The Communauté de communes du Bassin de Neufchâteau is a former administrative association of mostly rural communes in the Vosges département of eastern France and in the region of Lorraine. It was merged into the new Communauté de communes de l'Ouest Vosgien in January 2017.

Created in November 2012, the community of communes had its administrative offices at Neufchâteau. It had a population of 17,700 inhabitants.

Composition
The Communauté de communes comprised the following communes:

Neufchâteau'''
Avranville
Autreville
Autigny-la-Tour
Bazoilles-sur-Meuse
Brechainville
Certilleux
Circourt-sur-Mouzon
Chermisey
Clérey-la-Côte
Coussey
Domrémy-la-Pucelle
Fréville
Frebécourt
Grand
Greux
Harmonville
Jubainville
Jainvillotte
Landaville
Lemmecourt
Liffol-le-Petit
Liffol-le-Grand
Martigny-les-Gerbonvaux
Maxey-sur-Meuse
Mont-lès-Neufchâteau
Midrevaux
Moncel-sur-Vair
Pargny-sous-Mureau
Punerot
Pompierre
Rebeuville
Rollainville
Ruppes
Seraumont
Soulosse-sous-Saint-Élophe
Sionne
Sartes
Tilleux
Tranqueville-Graux
Trampot
Villouxel

History
Since 15 December 2012, the Community of Communes of the Neufchâteau Region includes 42 municipalities and towns. It is the result of the merger of three old communities of communes (Pays de Neufchâteau / Pays de Jeanne / Pays des Côtes et de la Ruppe)
§
▸ **What is being asked**:
Answer these questions about the Bassin de Neufchâteau text:
1. In what month and year was the community of communes merged into the Communauté de communes de l'Ouest Vosgien?
2. In which town were its administrative offices?
3. Which three old communities of communes were merged to form it?
Rely only on the Bassin de Neufchâteau text, not on outside knowledge.

▸ **Provided material**:
§
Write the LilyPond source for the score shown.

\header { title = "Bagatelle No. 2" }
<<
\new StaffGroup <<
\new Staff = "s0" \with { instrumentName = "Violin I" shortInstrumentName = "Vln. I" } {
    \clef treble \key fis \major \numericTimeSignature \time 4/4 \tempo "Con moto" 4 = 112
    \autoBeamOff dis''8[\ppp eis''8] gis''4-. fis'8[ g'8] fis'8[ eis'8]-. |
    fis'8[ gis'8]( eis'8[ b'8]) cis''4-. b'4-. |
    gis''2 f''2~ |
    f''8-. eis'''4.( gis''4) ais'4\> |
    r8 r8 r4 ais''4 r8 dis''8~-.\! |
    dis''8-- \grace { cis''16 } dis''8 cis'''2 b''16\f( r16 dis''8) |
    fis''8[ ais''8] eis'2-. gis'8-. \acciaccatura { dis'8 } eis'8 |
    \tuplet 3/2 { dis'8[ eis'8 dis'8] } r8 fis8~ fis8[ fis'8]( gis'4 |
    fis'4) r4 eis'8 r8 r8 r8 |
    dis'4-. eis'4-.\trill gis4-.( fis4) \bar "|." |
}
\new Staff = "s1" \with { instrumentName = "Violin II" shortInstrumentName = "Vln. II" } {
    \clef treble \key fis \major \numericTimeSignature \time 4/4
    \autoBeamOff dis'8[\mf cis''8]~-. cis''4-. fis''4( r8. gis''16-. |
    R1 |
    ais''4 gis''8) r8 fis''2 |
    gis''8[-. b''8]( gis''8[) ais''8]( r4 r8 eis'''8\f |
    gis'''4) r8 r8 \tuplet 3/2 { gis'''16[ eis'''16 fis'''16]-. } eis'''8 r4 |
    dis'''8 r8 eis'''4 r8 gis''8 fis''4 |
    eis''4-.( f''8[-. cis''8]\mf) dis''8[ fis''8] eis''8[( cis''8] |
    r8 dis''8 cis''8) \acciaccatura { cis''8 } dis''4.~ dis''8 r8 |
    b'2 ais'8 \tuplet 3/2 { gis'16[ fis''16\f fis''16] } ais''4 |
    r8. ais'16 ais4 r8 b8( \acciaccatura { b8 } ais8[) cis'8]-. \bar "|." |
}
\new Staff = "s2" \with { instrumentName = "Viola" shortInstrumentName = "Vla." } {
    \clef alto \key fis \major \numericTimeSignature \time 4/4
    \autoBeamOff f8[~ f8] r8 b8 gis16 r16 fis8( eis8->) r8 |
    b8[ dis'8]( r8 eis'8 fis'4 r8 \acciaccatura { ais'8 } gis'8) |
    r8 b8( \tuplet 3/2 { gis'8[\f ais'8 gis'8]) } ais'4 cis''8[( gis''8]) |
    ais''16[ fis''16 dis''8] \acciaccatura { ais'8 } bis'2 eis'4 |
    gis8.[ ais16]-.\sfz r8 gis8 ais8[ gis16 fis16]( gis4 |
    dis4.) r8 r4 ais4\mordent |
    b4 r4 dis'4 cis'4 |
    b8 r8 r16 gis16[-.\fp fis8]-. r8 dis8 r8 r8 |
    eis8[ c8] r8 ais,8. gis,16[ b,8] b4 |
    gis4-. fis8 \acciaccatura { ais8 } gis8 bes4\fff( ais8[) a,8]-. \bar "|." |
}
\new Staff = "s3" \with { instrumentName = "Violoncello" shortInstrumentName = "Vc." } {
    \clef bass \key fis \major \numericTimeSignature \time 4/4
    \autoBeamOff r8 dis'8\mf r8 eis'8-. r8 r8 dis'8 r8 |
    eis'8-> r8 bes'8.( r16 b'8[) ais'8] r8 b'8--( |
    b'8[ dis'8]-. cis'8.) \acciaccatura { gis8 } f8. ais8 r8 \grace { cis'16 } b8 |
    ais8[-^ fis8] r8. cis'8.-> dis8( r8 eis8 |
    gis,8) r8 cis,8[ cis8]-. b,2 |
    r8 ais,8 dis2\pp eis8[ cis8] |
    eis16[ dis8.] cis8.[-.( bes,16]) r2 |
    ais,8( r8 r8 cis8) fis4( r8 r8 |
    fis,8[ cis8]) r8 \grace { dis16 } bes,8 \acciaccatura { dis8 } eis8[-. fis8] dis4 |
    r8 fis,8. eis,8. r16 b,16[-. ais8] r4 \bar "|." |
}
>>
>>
§
▸ **Solution for this task**:
1. January 2017
2. Neufchâteau
3. Pays de Neufchâteau, Pays de Jeanne, and Pays des Côtes et de la Ruppe